*Written task*.
Whenever a line in this data holds the word "fallen", report that line in full.

======== Record extracts ========

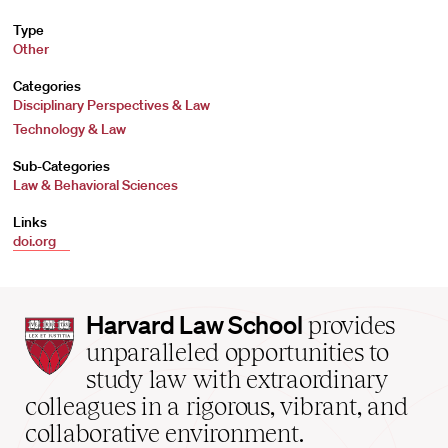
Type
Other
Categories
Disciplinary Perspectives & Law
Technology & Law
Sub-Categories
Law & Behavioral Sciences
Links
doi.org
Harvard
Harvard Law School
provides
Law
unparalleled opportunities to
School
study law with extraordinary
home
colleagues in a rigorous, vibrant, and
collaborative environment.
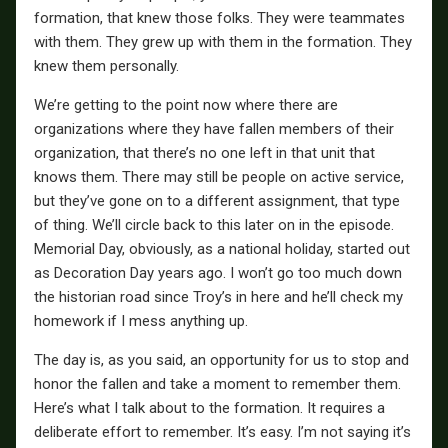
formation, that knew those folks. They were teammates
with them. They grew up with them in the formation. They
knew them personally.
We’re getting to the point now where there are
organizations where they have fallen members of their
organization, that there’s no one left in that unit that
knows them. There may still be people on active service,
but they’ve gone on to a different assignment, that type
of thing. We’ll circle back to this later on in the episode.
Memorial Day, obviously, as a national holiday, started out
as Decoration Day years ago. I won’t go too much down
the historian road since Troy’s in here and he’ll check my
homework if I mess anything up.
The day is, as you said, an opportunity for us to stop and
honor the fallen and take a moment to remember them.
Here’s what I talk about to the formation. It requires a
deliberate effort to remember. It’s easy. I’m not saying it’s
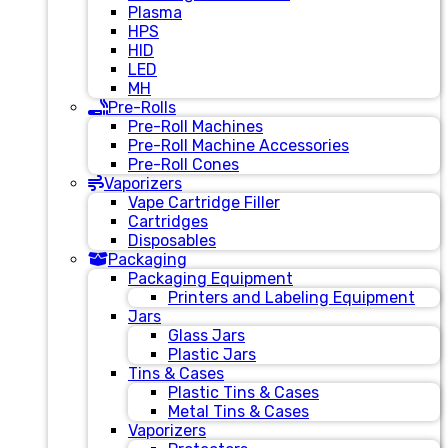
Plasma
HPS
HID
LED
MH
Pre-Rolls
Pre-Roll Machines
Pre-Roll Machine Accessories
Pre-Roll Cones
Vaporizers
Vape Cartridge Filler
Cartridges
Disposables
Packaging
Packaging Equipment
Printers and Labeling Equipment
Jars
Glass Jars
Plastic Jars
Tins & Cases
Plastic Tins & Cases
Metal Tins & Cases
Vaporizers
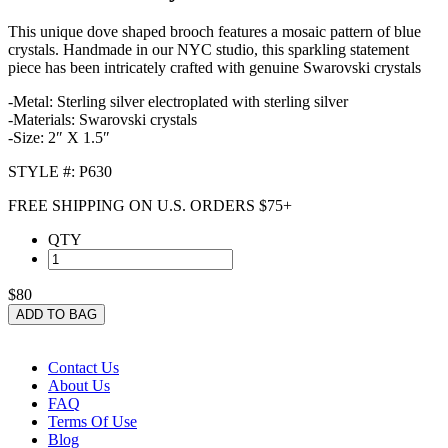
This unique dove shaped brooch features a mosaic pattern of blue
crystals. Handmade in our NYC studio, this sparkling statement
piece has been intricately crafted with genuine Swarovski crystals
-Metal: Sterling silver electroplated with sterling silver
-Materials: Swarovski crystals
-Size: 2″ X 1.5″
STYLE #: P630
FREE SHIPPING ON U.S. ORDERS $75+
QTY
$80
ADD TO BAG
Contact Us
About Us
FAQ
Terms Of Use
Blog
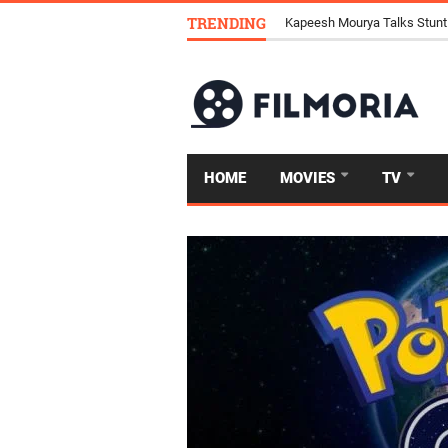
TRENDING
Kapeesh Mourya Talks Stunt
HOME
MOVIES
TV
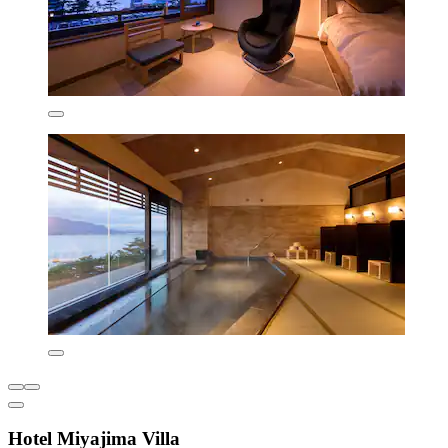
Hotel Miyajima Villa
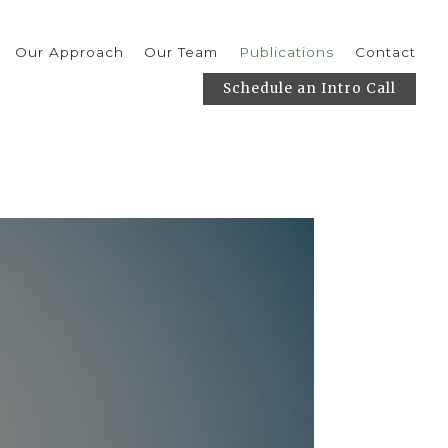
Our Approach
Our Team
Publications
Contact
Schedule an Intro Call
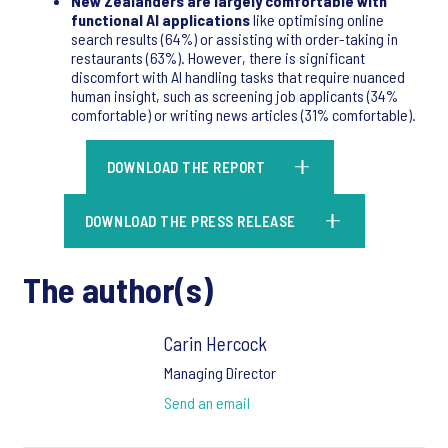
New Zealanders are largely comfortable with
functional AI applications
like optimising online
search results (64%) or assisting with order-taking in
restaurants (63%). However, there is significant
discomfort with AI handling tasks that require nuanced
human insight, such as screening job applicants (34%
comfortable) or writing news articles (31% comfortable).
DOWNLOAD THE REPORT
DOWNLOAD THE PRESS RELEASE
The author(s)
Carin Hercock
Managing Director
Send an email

========

*Answer area*.
organizations where they have fallen members of their
honor the fallen and take a moment to remember them.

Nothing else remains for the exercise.